Segundo Imtiaz Ahmed, professor de relações internacionais na Universidade de Dhaka, é crucial estabelecer comunicação com todos os grupos étnicos em Mianmar. “A soberania fragmentada dentro de Myanmar criou uma situação complexa e as nossas forças de segurança já têm algumas ligações com as minorias étnicas de lá. Se tivéssemos colaborado com o Exército Arakan, a situação poderia ter-se desenrolado de forma diferente.

“A nossa comunicação não deve limitar-se à AA; devemos também construir ligações com outros grupos étnicos. Estas relações não têm necessariamente de ser abertas; podem ser desenvolvidas através de vários canais discretos. O controlo da AA sobre uma área significativa é um realidade que devemos reconhecer. Embora os principais pontos estratégicos permaneçam sob o controle do Tatmadaw, a comunicação não precisa ser confinada aos canais diplomáticos tradicionais.”

Acrescentou que deveriam ser oferecidos incentivos para encorajar a AA a facilitar a repatriação dos Rohingyas. Atualmente, o Bangladesh encontra-se numa posição incómoda relativamente à crise dos Rohingya. A resolução desta questão é impossível sem o envolvimento da China e da Índia, uma vez que ambas as nações têm interesses alinhados nesta matéria.

UMA NOVA ONDA DE REFUGIADOS

Ao contrário das chegadas anteriores, muitos dos mais recentes afluxos de Rohingyas são financeiramente solventes, tendo inicialmente tentado permanecer em Myanmar apesar do agravamento das condições. No entanto, a deterioração da segurança e uma grave escassez de produtos não lhes deixaram outra escolha senão fugir. A maioria contornou os campos de refugiados designados no Bangladesh, optando por assentamentos informais.

A situação também deslocou mais de 200 pessoas de outras minorias étnicas em Rakhine, realçando as consequências humanitárias mais amplas.

Dentro de Mianmar, mais de 400 mil Rohingyas permanecem em Rakhine, muitos confinados em 33 campos miseráveis ​​de deslocados internos (PDI). Com as perturbações agrícolas a estenderem-se agora pelo segundo ano, comunidades inteiras estão a ser forçadas a abandonar as suas casas. Os esforços de recrutamento do Exército Arakan têm como alvo os jovens das aldeias rurais, agravando ainda mais os receios de uma migração em grande escala.

A resposta do Bangladesh à crise suscitou críticas pela sua falta de orientação estratégica. Embora Dhaka tenha nomeado recentemente um Diretor-Geral para os Assuntos Rohingya e um Enviado Especial, Khalilur Rahman, para liderar os esforços de repatriamento, as lacunas nas políticas e na implementação continuam a ser evidentes.

“Não há dúvida sobre a sinceridade do governo, mas o problema é que eles ainda estão lutando para traçar estratégias”, disse um funcionário envolvido no processo.

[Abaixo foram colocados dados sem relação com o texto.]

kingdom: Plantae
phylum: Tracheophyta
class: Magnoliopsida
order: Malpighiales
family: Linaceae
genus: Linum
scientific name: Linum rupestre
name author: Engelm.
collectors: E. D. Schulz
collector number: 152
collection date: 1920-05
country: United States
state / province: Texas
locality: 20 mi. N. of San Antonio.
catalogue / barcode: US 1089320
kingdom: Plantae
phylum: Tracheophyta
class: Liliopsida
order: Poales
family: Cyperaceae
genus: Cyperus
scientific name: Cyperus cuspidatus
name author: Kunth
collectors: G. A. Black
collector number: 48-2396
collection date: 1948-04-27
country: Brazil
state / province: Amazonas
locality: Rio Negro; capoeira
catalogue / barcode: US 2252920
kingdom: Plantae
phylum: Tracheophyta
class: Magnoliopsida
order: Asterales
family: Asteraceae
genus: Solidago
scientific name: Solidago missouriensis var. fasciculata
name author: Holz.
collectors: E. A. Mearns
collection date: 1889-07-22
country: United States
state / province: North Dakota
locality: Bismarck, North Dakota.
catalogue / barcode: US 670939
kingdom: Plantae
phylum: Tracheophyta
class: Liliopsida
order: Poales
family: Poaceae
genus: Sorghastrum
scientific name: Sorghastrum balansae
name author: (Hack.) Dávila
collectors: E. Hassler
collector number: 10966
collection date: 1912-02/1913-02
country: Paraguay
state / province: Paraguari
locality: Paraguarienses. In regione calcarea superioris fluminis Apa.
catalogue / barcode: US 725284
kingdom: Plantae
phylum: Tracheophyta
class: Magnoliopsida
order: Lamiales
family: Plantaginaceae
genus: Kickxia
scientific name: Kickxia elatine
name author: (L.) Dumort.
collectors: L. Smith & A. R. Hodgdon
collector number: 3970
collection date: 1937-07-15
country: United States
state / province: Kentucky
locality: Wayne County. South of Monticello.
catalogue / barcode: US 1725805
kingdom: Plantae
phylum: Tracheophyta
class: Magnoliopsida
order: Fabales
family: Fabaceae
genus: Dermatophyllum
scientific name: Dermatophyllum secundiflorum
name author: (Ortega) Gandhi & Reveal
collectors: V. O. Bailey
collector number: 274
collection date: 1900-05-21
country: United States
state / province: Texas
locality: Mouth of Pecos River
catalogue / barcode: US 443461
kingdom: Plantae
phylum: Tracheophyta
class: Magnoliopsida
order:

Numa recente consulta informal em Banguecoque, Touhid Hossain reiterou a necessidade de um roteiro abrangente para enfrentar a crise. Ele apelou a Mianmar e às potências regionais para criarem condições que conduzam ao regresso seguro e digno dos Rohingyas, alertando que o não cumprimento deste procedimento perpetuaria a instabilidade em toda a região.

UM IMPERATIVO HUMANITÁRIO

O impasse contínuo colocou uma enorme pressão sobre o Bangladesh, que já se debate com o fardo de acolher o maior campo de refugiados do mundo, em Cox’s Bazar. Sem nenhuma solução viável à vista, os especialistas apelam a uma acção internacional coordenada para enfrentar a crise.

A questão Rohingya não é apenas um problema bilateral; é um desafio humanitário regional e global que exige atenção urgente, dizem os especialistas.

À medida que o conflito de Rakhine se intensifica e a AA consolida o seu poder, as esperanças de repatriamento dos Rohingya tornam-se cada vez mais fracas.